I had called over to Cutting Edge and left a message on the answering machine for Derek asking him to stay put in case we needed him. Curran had saved him when Derek’s family went loup, and the young werewolf was completely devoted to him.
“I’ve been thinking,” I said.
“Should I be worried?” Curran asked.
“I would’ve thought Derek would separate with us. I understand why Barabas didn’t—he loves practicing law—but Derek has been working for Cutting Edge since the start.”
“It’s not really a topic I can bring up,” Curran said. “It’s a personal decision for each individual involved. There can’t be any pressure one way or the other. Jim can’t offer them incentives to stay and I can’t use their emotional loyalty to pressure them into leaving.”
It made sense, I suppose.
We combed the parking lot, predictably didn’t find the Tahoe, and headed for the Guild building.
The heavy iron gates stood wide open. Nobody met us in the lobby. I checked the sign-in ledger resting on the metal table. Eduardo had signed in on Monday, February 28. There was no sign-in for Tuesday, March 1.
“He didn’t make it to the Guild yesterday,” I said.
Curran inhaled the air and grimaced.
“What?”
“It smells like a garbage dump. I get hints of his scent, but they’re old. I’d say at least fifty hours or so.”
Fifty hours was consistent with our time line. If Eduardo called George at seven thirty on Monday, he probably got down to the Guild an hour or two later.
Curran and I passed through a large wooden door and entered the inner hall. The hotel was built as a hollow tower with an open atrium at its center. Terraced balconies, one for each floor, lined the inner walls, allowing access to individual rooms.
In its other life, the hotel had been beautiful, all light stone, expensive wood, and elevators with transparent walls.

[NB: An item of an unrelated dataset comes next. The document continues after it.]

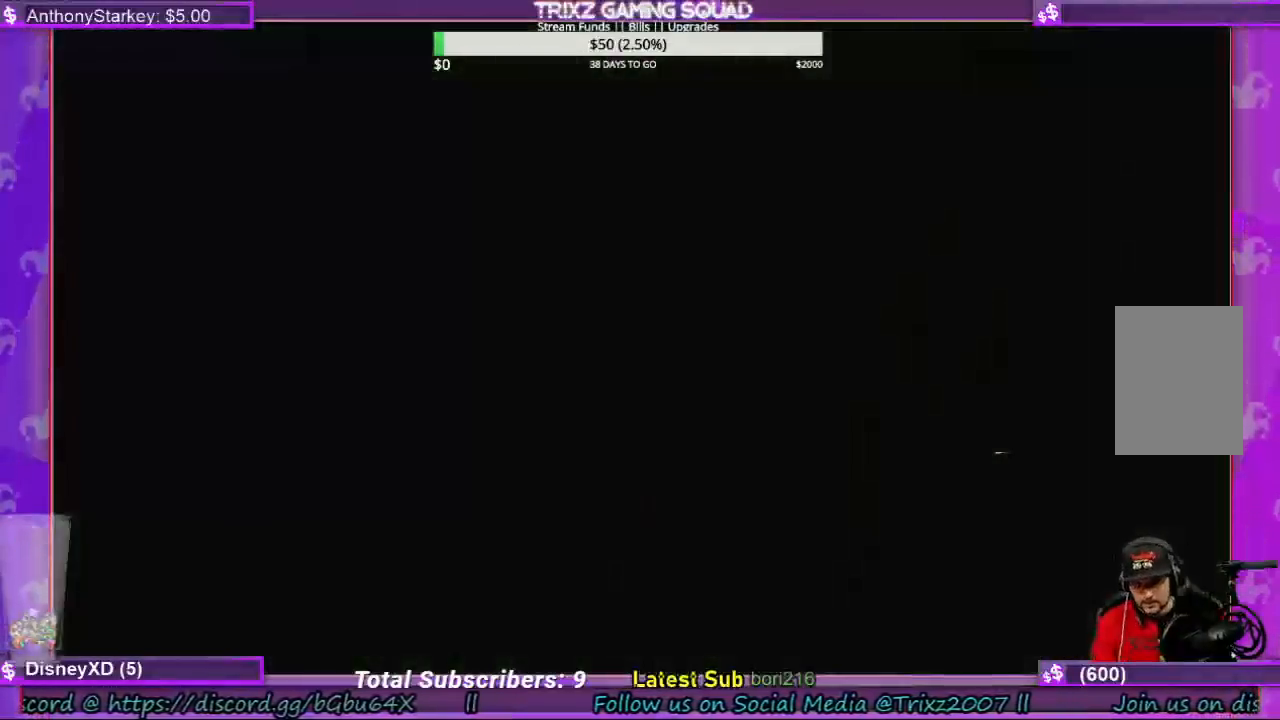
{"keys": [], "mouse": [], "events": []}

It was way before my time, but I’d seen some old pictures that showed the lobby as an oasis of greenery, complete with a koi stream where fat orange-and-white fish drifted gently beneath the lily pads. A trendy coffee shop had occupied one corner, next to it a raised area had been set out for happy-hour patrons, and an upscale restaurant had offered lobster and steak. All of that was gone now. The coffee shop, koi, and greenery had vanished without a trace. The restaurant had evolved into a mess hall, offering cheap but decent food to hungry mercs coming off long jobs, and the raised area that was once the happy-hour hangout housed the Clerk’s desk and a big job board behind him.